La diffida legale formale è stata notificata di martedì. Everly doveva riattivare tutte le utenze a nostro nome entro sette giorni, annullare il servizio di inoltro della posta e lasciare l’immobile entro trenta giorni. È stata inoltre informata che era stata presentata una denuncia formale alla Procura della Repubblica per furto d’identità, frode postale e tentata frode immobiliare.
Un’ora dopo, si presentò nel nostro salotto, con il viso rosso di rabbia. “Non puoi farmi questo! Ho dei diritti!”
«Hai il diritto di andartene volontariamente», dissi con calma.
Bisogna ammetterlo, Samuel aveva fatto la sua scelta in modo chiaro. “Everly, quello che hai fatto è illegale. Papà è più che onesto.”
“Non ho fatto niente di male!”
“Hai commesso dei crimini, Everly,” disse Samuel con voce ferma.
Tentò un’ultima, disperata mossa. “Bene!” disse, alzandosi di scatto. “Volete che me ne vada? Lo farò. Ma porterò con me mio figlio, e non lo rivedrete mai più.”
Il volto di Samuel impallidì. Ma poi la sua voce si fece calma e decisa. “In realtà, Everly, non lo farai. Perché chiederò il divorzio e voglio l’affidamento esclusivo. Una madre che commette una frode ai danni dei nonni di suo figlio non è una persona a cui dovrebbe essere concesso l’affidamento senza supervisione.”
Il suo volto si contorse. Per la prima volta, apparve davvero sconfitta.
Il procedimento di divorzio si è svolto senza intoppi. Quando il giudice è venuto a conoscenza del tentativo di frode finanziaria di Everly e della sua minaccia di usare il bambino come arma, l’affidamento è stato concesso a Samuel, con visite sorvegliate per Everly. È stata condannata a due anni di reclusione con sospensione condizionale della pena e a svolgere lavori socialmente utili per il reato di frode.
Sei mesi dopo, ero seduta nel nostro giardino e guardavo Samuel spingere il suo figlioletto sull’altalena che avevamo installato. Martha era seduta nel suo giardino a canticchiare. La casa sembrava di nuovo la nostra casa. Samuel si era temporaneamente allontanato per risparmiare e comprarsi una casa tutta sua, ma questa volta era diverso. Pagava l’affitto. Contribuiva alle spese. E, cosa più importante, ci trattava con rispetto.
«Papà», disse una sera. «Devo chiederti scusa. Di non aver visto cosa ha fatto. Di non aver protetto te e la mamma.»
«Ci hai protetti nel momento più importante», gli dissi. «Quando la scelta era chiara, hai scelto la cosa giusta.»

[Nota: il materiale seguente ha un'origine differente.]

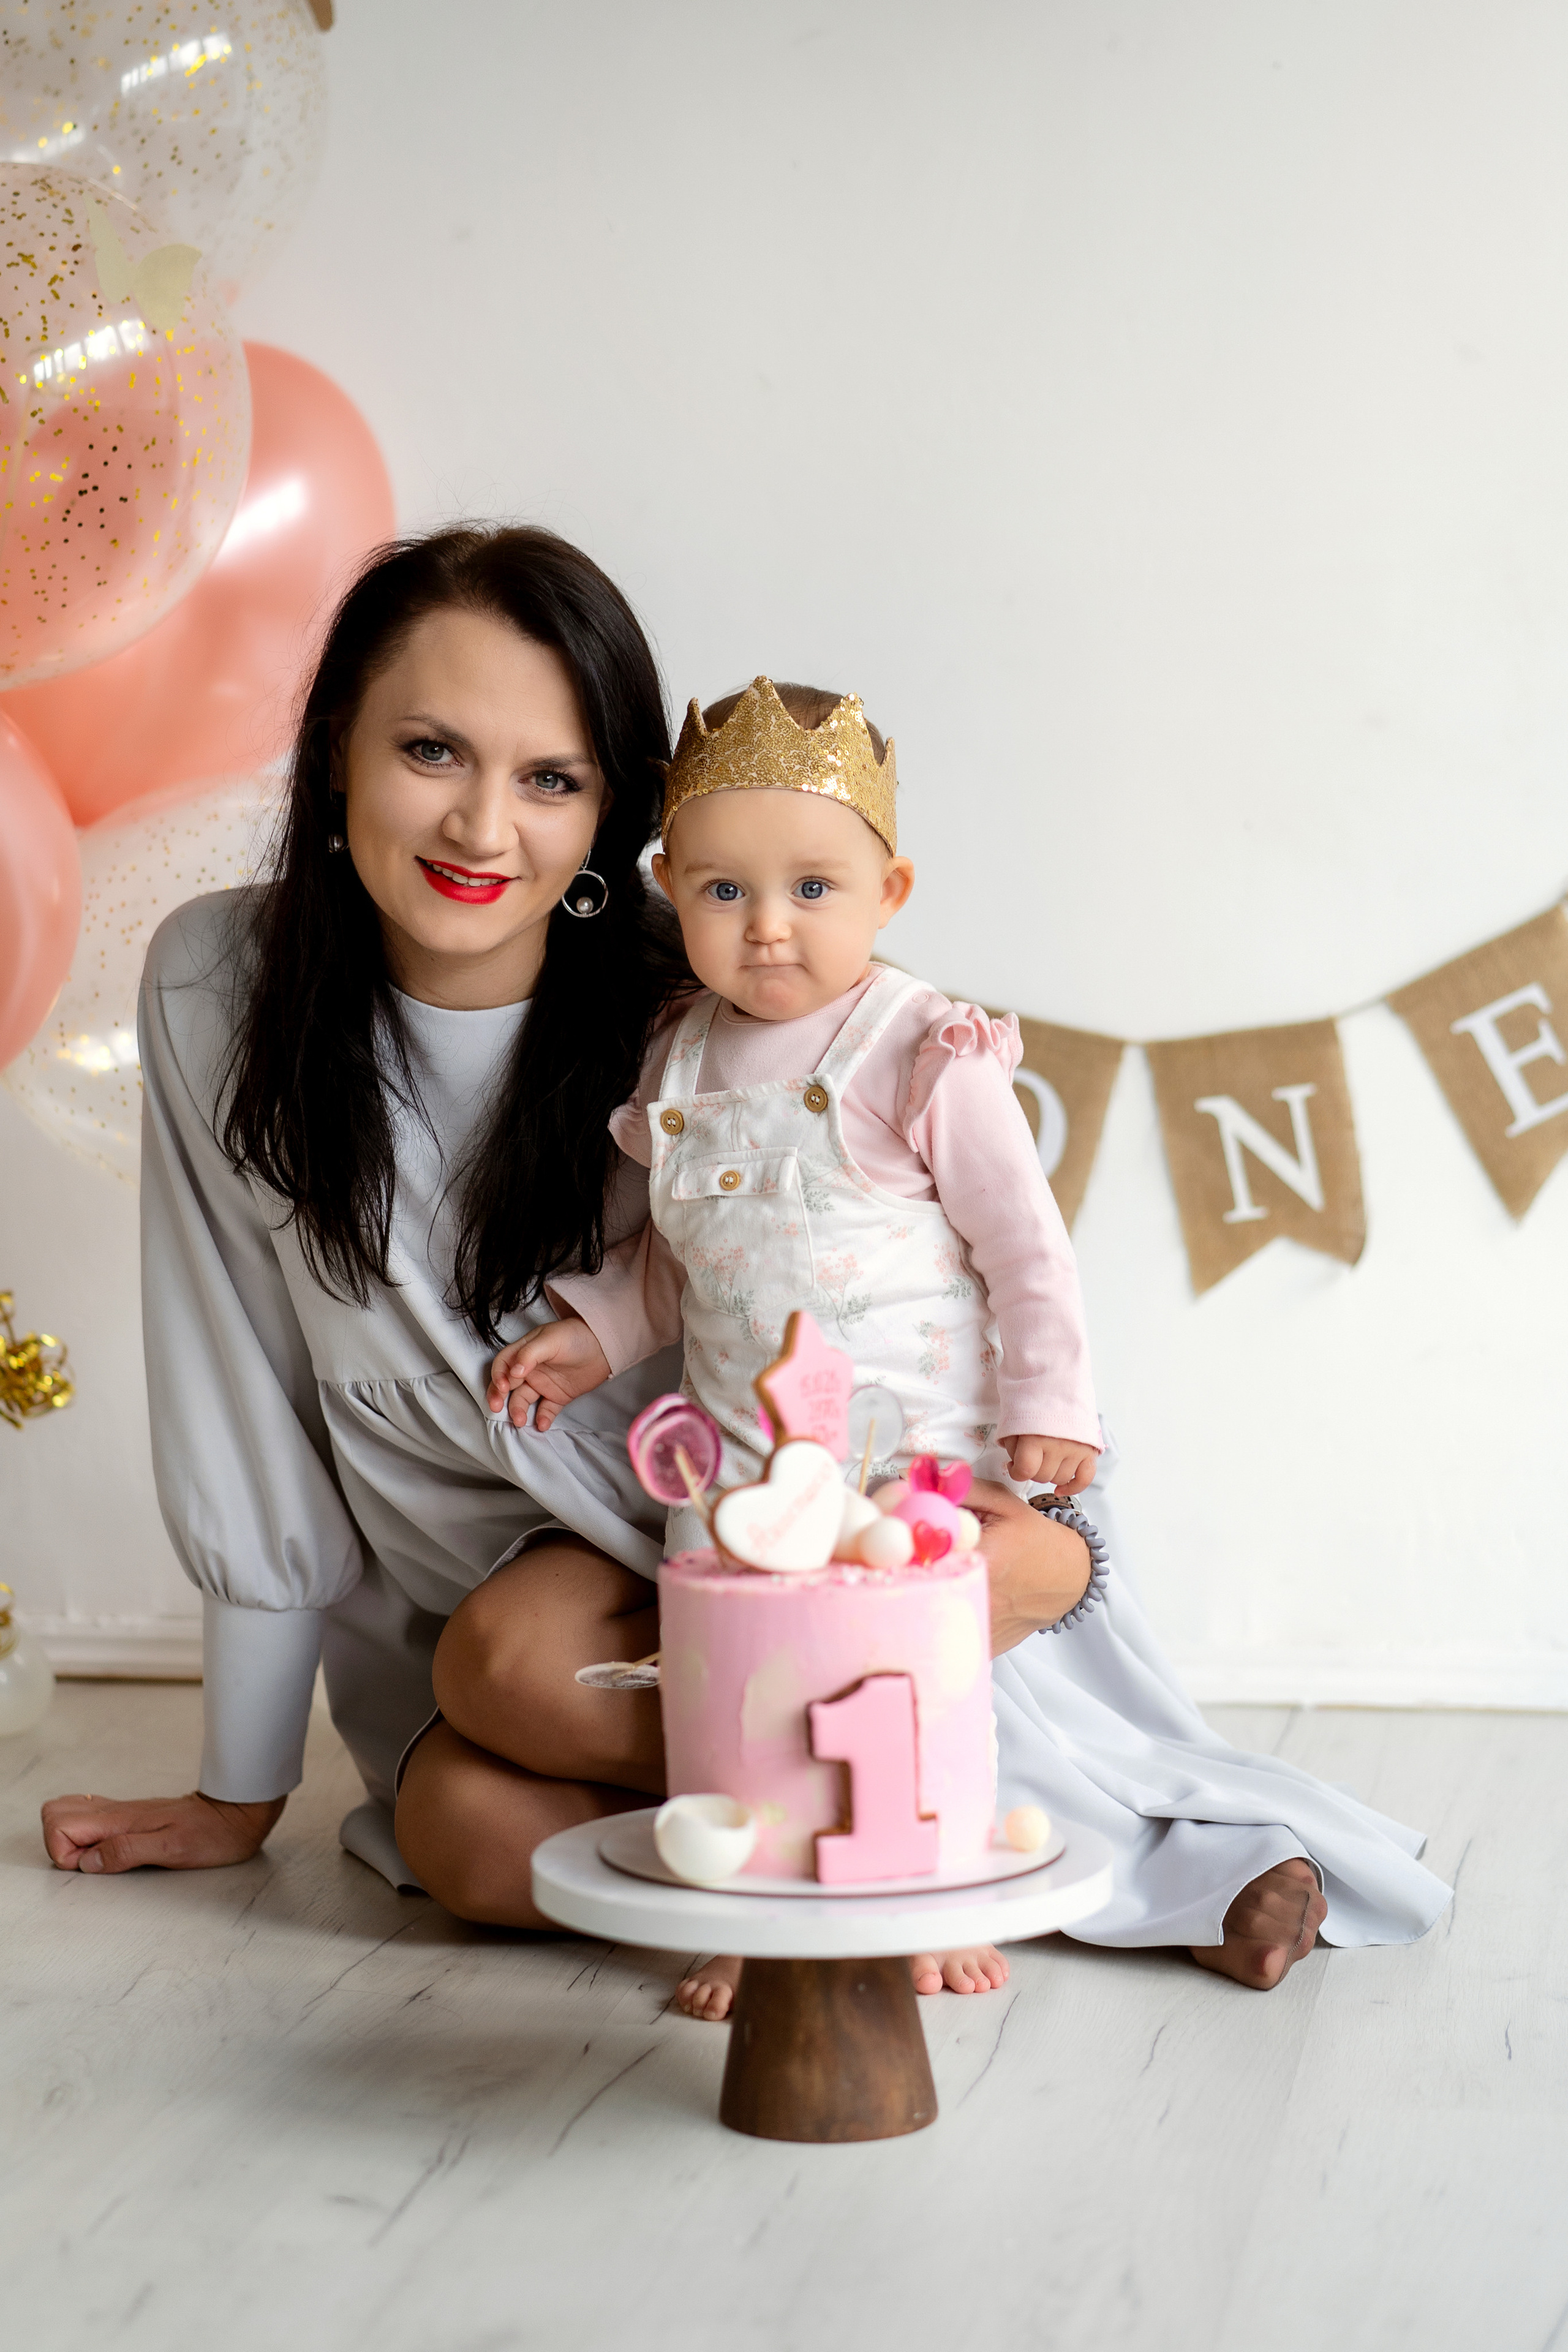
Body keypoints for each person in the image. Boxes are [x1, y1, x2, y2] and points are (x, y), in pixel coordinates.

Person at [32, 529, 1096, 1970]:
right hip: (503, 1603)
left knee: (518, 1664)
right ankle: (851, 1804)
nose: (483, 828)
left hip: (755, 1513)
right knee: (466, 1834)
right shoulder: (218, 983)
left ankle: (904, 1802)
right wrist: (240, 1786)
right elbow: (237, 1376)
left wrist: (1042, 1495)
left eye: (552, 779)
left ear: (613, 815)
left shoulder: (703, 999)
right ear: (337, 743)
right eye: (430, 751)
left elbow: (930, 1253)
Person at [485, 677, 1453, 2015]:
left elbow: (1024, 1246)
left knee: (916, 1692)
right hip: (749, 1472)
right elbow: (680, 1254)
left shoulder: (919, 1047)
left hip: (914, 1453)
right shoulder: (680, 1061)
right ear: (669, 888)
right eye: (723, 892)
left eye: (812, 889)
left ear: (889, 891)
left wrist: (1049, 1405)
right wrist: (596, 1335)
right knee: (739, 1699)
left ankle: (937, 1882)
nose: (767, 926)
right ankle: (760, 1905)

Tre anni dopo, Samuel comprò una casa a quattro strade di distanza. Così vicina che nostro nipote poteva andarci in bicicletta dopo la scuola. Io e Martha abbiamo rinnovato il nostro testamento e abbiamo lasciato tutto a Samuel, più un fondo fiduciario per nostro nipote. La casa che Everly aveva cercato con tanta insistenza di rubarci, alla fine, è rimasta nella nostra famiglia, grazie all’amore e alla generosità, non al furto.

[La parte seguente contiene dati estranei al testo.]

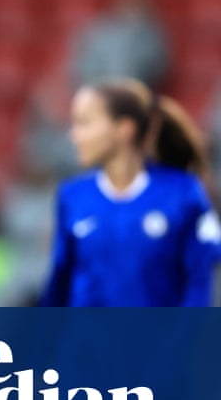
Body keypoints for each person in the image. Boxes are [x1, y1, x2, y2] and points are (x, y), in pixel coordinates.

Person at [40, 78, 221, 307]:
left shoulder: (182, 193)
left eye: (84, 123)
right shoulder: (73, 197)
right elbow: (59, 283)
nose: (74, 135)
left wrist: (185, 339)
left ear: (124, 129)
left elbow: (200, 278)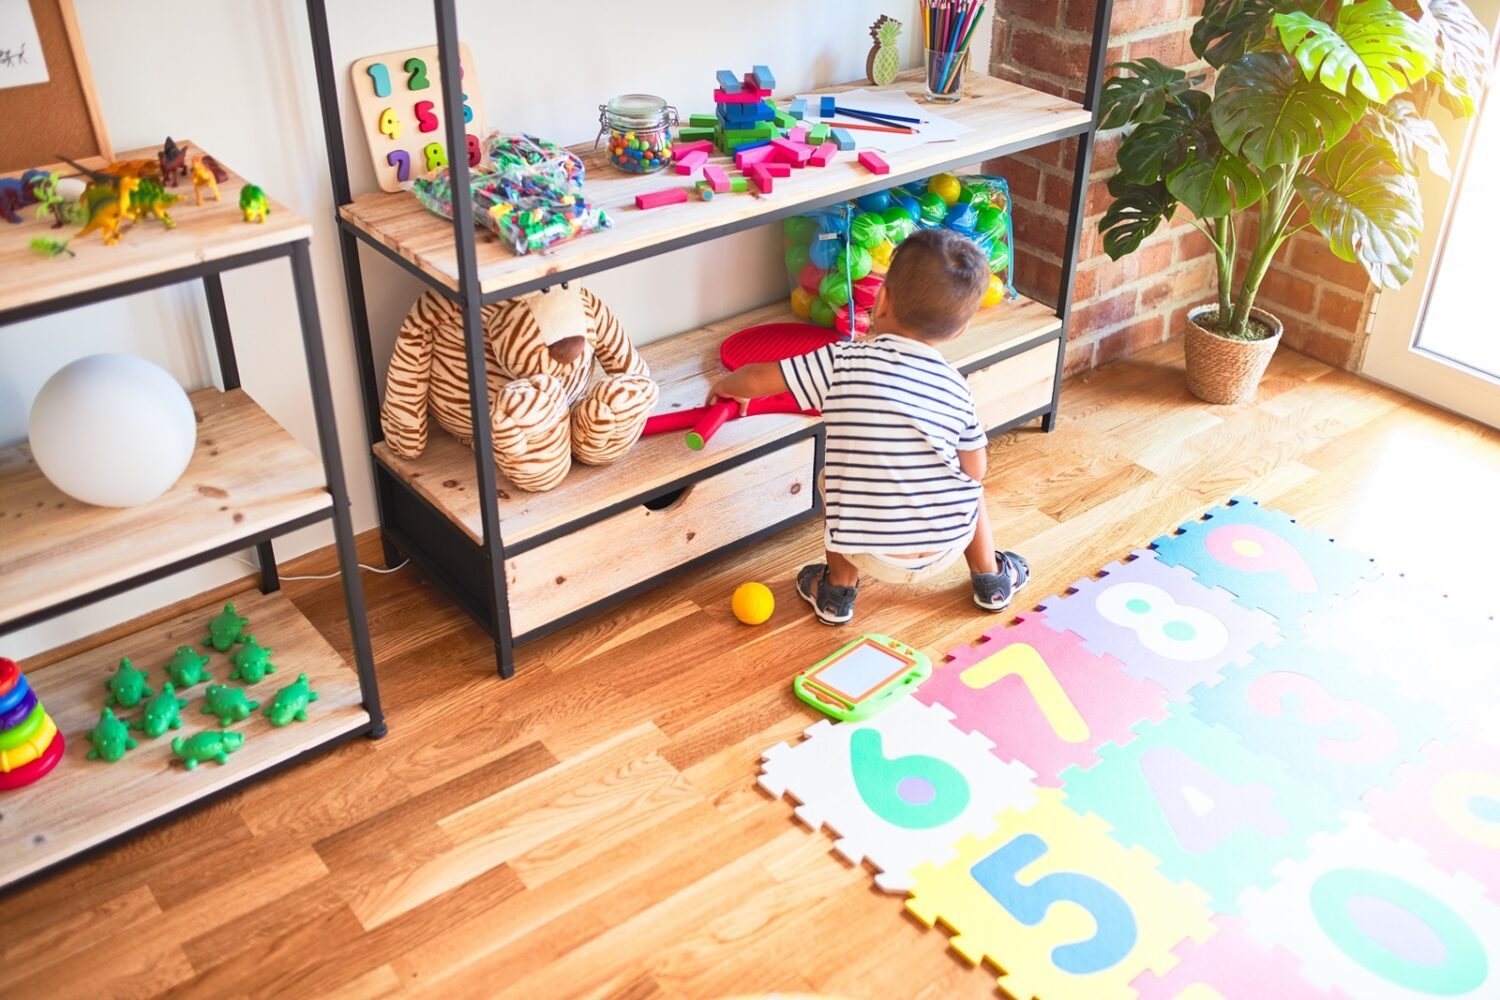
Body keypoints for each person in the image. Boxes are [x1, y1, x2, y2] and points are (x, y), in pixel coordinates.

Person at [707, 228, 1029, 625]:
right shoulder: (955, 385)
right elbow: (975, 469)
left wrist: (726, 386)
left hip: (867, 551)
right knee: (969, 488)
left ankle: (836, 593)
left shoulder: (841, 360)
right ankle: (990, 579)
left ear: (881, 300)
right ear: (960, 330)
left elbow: (758, 380)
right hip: (947, 546)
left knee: (833, 480)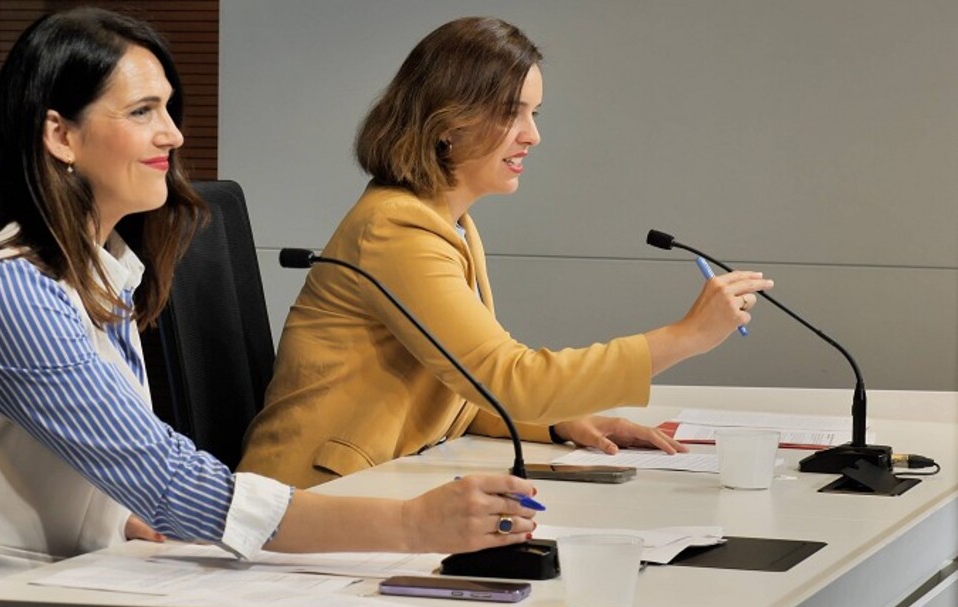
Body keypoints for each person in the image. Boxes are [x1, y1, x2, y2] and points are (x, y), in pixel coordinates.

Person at [0, 8, 539, 596]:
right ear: (59, 135)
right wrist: (408, 526)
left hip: (63, 575)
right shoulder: (3, 291)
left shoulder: (101, 271)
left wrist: (114, 519)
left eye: (168, 109)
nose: (174, 135)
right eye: (142, 112)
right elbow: (163, 477)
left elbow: (80, 463)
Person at [238, 17, 774, 489]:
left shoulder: (448, 223)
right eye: (512, 114)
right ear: (447, 122)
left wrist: (559, 422)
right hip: (312, 494)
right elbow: (508, 378)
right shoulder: (397, 229)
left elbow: (464, 386)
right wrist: (686, 337)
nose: (533, 136)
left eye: (535, 113)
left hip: (377, 483)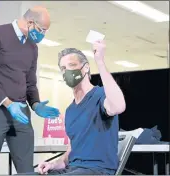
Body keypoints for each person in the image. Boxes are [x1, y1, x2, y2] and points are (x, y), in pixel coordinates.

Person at [0, 5, 60, 175]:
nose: (43, 34)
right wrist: (7, 103)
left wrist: (36, 104)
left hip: (20, 111)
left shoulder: (32, 47)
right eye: (42, 30)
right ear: (30, 22)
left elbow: (30, 82)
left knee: (26, 166)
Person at [22, 40, 126, 175]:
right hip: (72, 170)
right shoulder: (70, 110)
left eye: (71, 65)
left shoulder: (101, 95)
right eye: (63, 68)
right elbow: (72, 150)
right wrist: (53, 164)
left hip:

A volte penso a cosa sarebbe successo se non avessi trovato quei documenti. Ma li ho trovati. E quando è arrivato il momento, ho scelto di proteggere la mia famiglia. Le tre parole che ho detto a Samuel in cucina quel giorno sono state semplici: “Tutto questo finisce ora”. A volte basta questo per cambiare tutto.